__Provided information__:
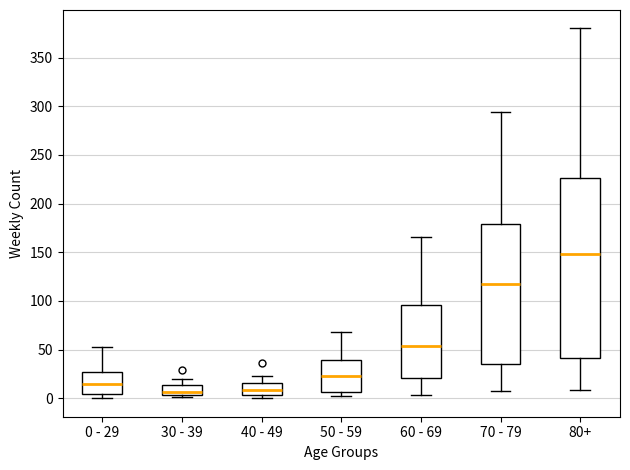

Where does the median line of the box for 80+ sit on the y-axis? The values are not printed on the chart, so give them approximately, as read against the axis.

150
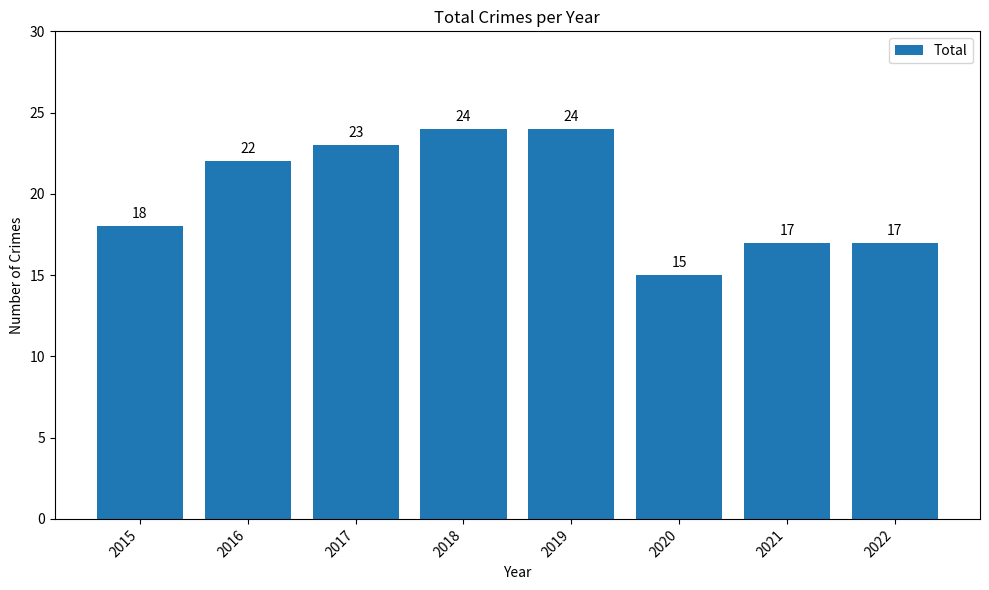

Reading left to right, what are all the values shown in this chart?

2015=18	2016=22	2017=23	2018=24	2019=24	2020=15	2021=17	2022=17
...
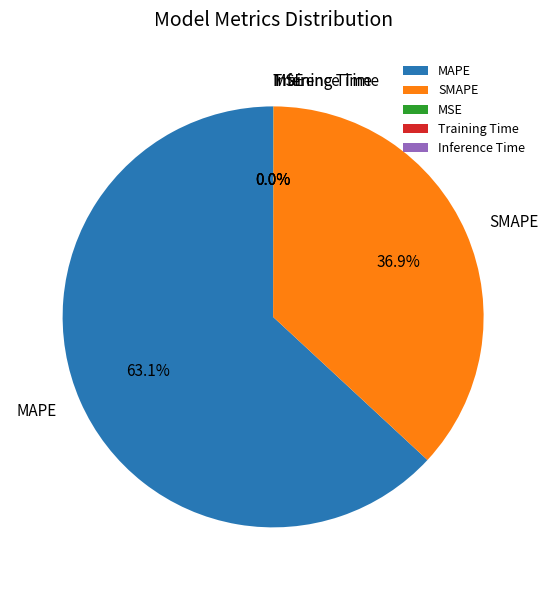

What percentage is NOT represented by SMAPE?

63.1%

__Instruction__: Write out the lines word for word, starting with the line containing "Where does the" and ending with, and including, the line containing "Reading left to". Omit any pictures.

__Response to the task__:
Where does the median line of the box for 80+ sit on the y-axis? The values are not printed on the chart, so give them approximately, as read against the axis.

150

Reading left to right, what are all the values shown in this chart?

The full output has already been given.